The four-year plan proposes $3.82 billion in loans and about $47.6 million in grants. ADB’s assistance over the four-year period will be focused on infrastructure development, improving the financial sector, supporting decentralization, accelerating the achievement of the Millennium Development Goals (MDGs), and environmental protection.

“This strategy is designed to support the Government’s efforts to address development constraints with realism and determination,” adds Mr. Greenwood. “A key impediment to equitable economic growth and development is corruption, and this program focuses on that issue in all loans and grants.”

The plan proposes extensive resources toward strengthening governance and preventing corruption through the training of local and national government officials, and the strengthening of government institutions. ADB’s comprehensive anti-corruption policy will also be enforced in all loan and grant disbursements under the program.

In 2005, ADB resumed private sector operations in Indonesia and these will be continued under the new program in the years ahead. In August, ADB signed a $350 million private sector loan to help develop the Tangguh Liquefied Natural Gas Project in Irian Jaya Barat province.

Indonesia enjoyed rapid economic growth and a decline in poverty in the early 1990s until the 1997 Asian financial crisis, which exposed serious governance problems in the country. Since the crisis, a focus on debt reduction has lessened spending on economic and social development.

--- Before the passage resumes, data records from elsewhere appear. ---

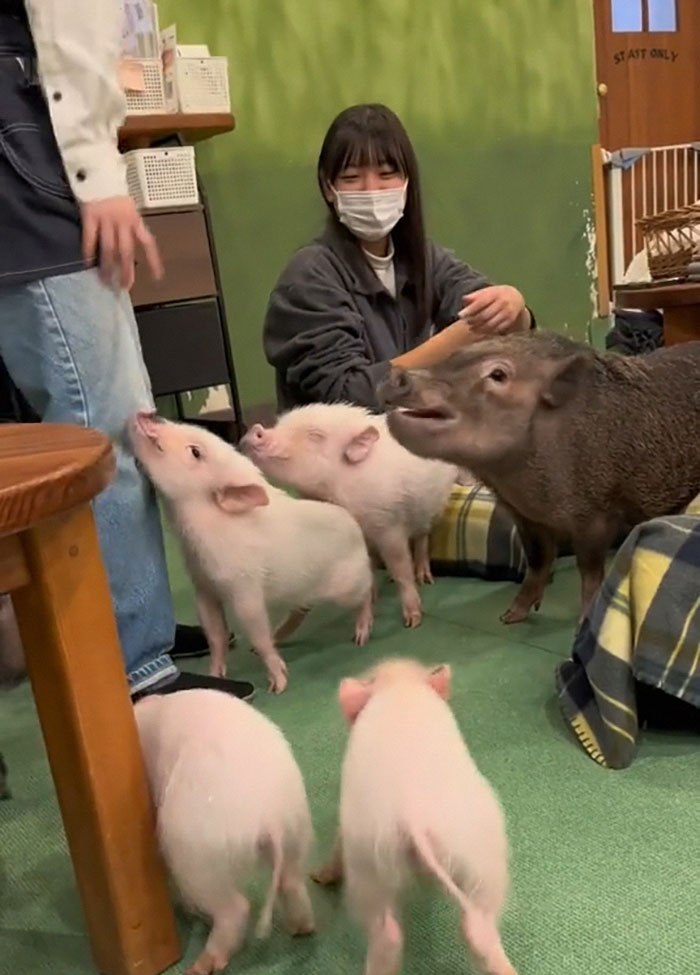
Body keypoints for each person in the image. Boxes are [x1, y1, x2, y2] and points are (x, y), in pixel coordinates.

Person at [0, 0, 254, 702]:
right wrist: (94, 170)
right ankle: (137, 671)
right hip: (26, 148)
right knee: (108, 429)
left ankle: (130, 637)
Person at [263, 103, 536, 411]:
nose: (371, 190)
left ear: (407, 181)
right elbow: (349, 396)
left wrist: (514, 306)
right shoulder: (309, 277)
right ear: (329, 187)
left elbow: (496, 316)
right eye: (352, 177)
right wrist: (458, 340)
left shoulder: (422, 258)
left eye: (386, 174)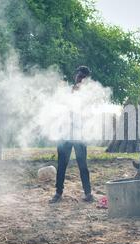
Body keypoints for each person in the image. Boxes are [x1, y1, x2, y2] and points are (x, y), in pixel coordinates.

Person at [49, 66, 94, 203]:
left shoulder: (88, 96)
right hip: (65, 134)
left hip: (79, 135)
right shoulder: (68, 92)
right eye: (78, 76)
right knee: (61, 165)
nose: (79, 79)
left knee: (83, 166)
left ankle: (88, 193)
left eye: (82, 77)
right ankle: (58, 193)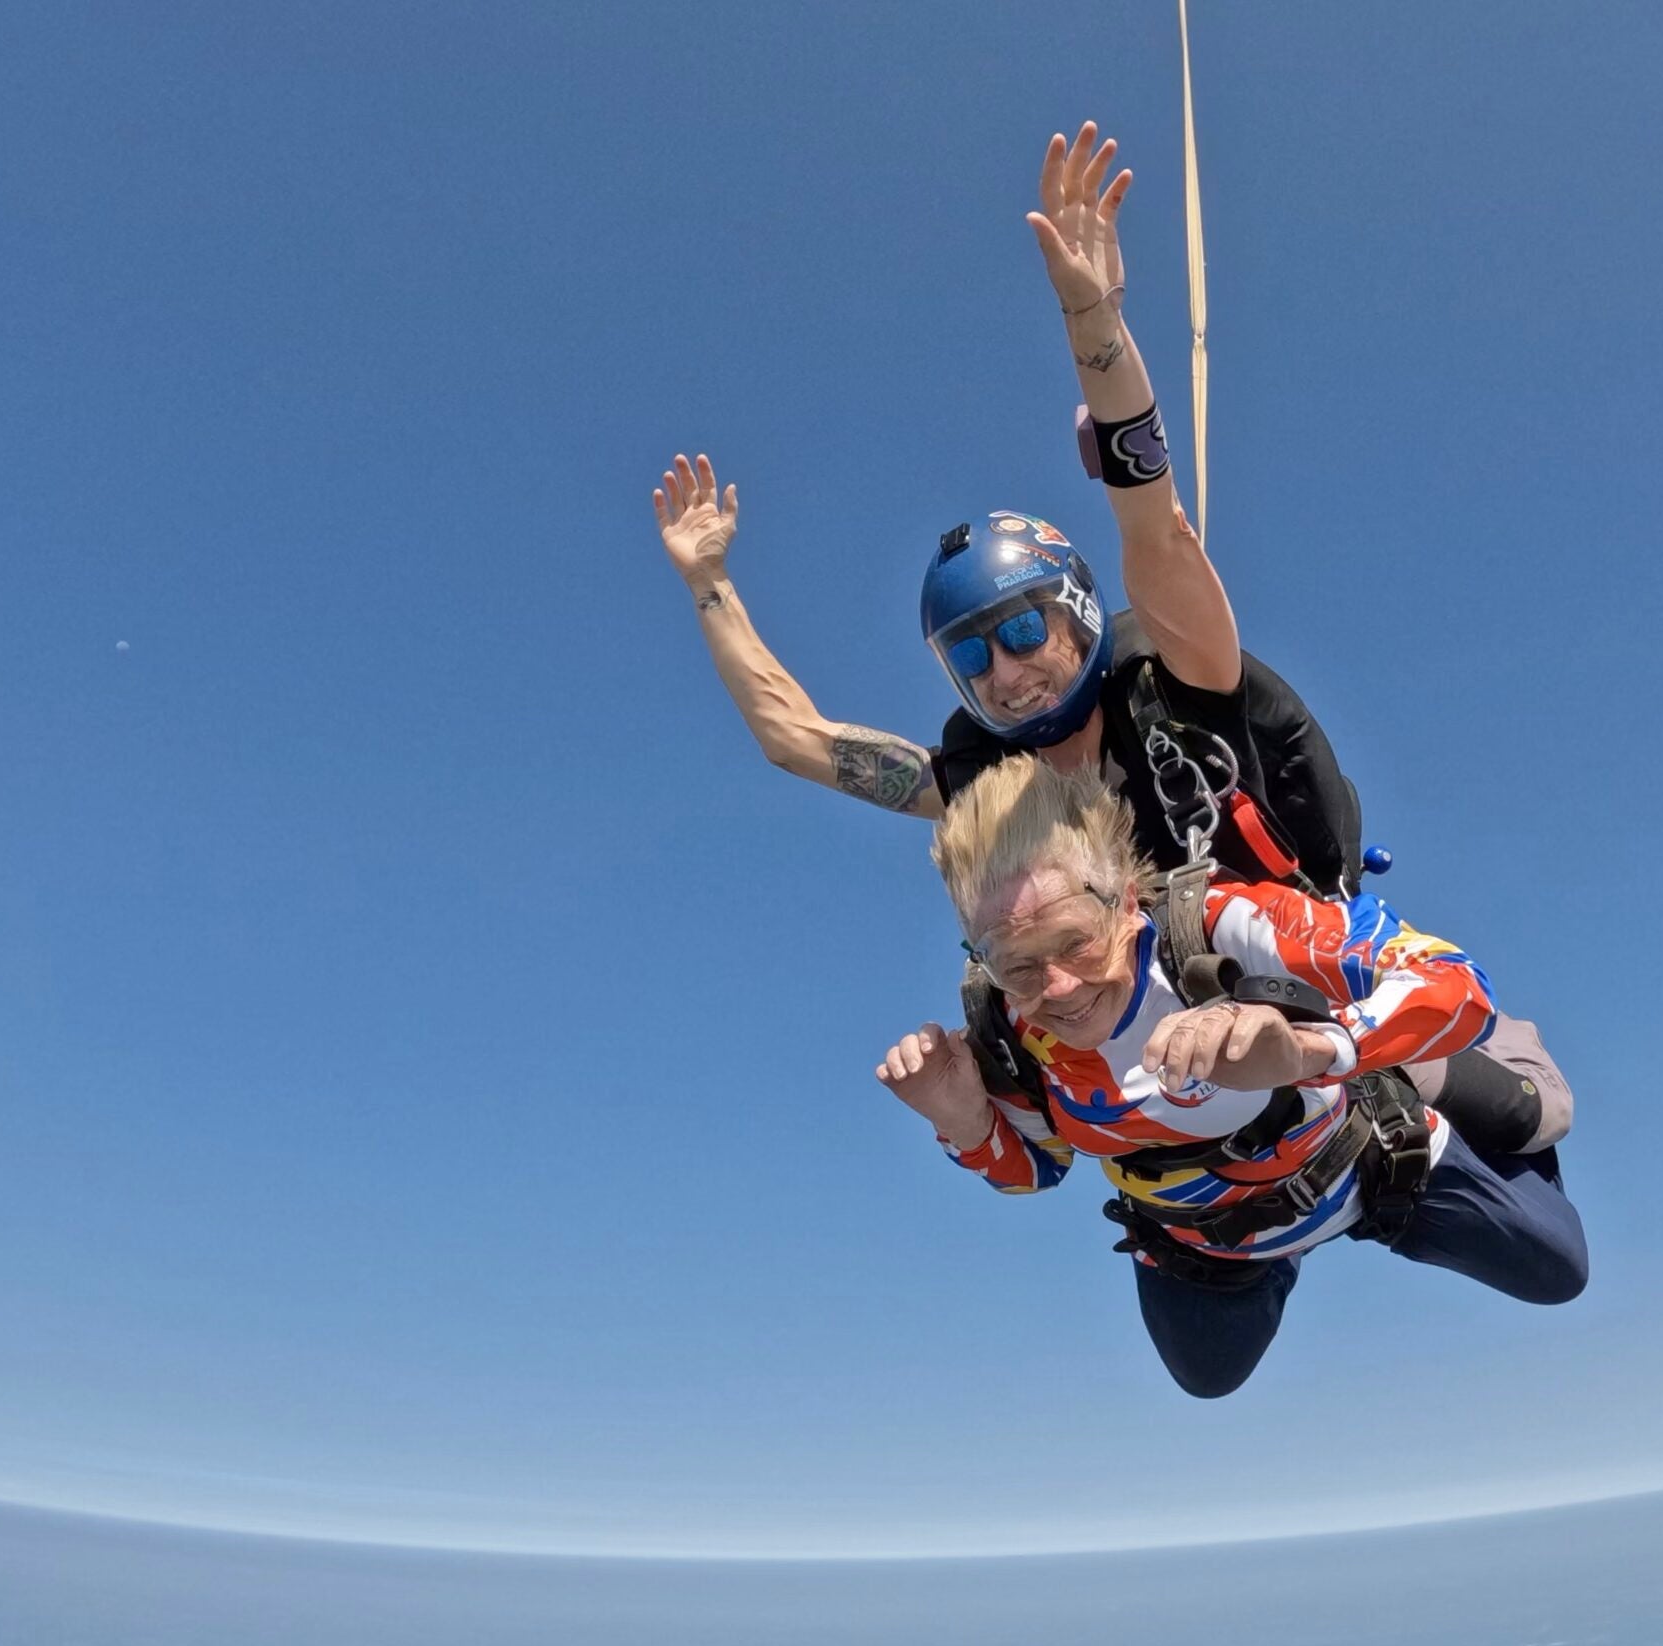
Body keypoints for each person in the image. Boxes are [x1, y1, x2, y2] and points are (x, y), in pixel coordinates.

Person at [652, 123, 1576, 1168]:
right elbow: (795, 739)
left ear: (1079, 612)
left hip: (1300, 961)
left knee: (1525, 1126)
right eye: (973, 658)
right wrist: (708, 581)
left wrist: (1093, 319)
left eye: (1020, 628)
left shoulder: (1179, 686)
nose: (1006, 670)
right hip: (1151, 1013)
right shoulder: (985, 782)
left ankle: (1429, 1068)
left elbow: (1156, 526)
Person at [875, 756, 1588, 1398]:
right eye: (1018, 965)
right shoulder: (1008, 1030)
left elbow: (1454, 981)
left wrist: (1320, 1047)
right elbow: (1038, 1169)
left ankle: (1423, 1067)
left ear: (1126, 901)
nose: (1059, 987)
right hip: (1208, 1240)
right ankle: (1296, 1221)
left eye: (1076, 942)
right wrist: (960, 1115)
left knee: (1558, 1266)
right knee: (1207, 1376)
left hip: (1367, 1161)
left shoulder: (1221, 929)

The Government’s Medium-Term Development Plan, which ADB supports, seeks to address these problems and increase the country’s economic growth, create jobs, and improve progress toward the achievement of the MDGs.

“Indonesia is at a critical stage in its pursuit of poverty reduction and economic growth,” says Rajat M. Nag, Director General of ADB’s Southeast Asia Department. “Bold vision, pragmatism, and a commitment to continuous reform should lead to high economic growth by 2009.”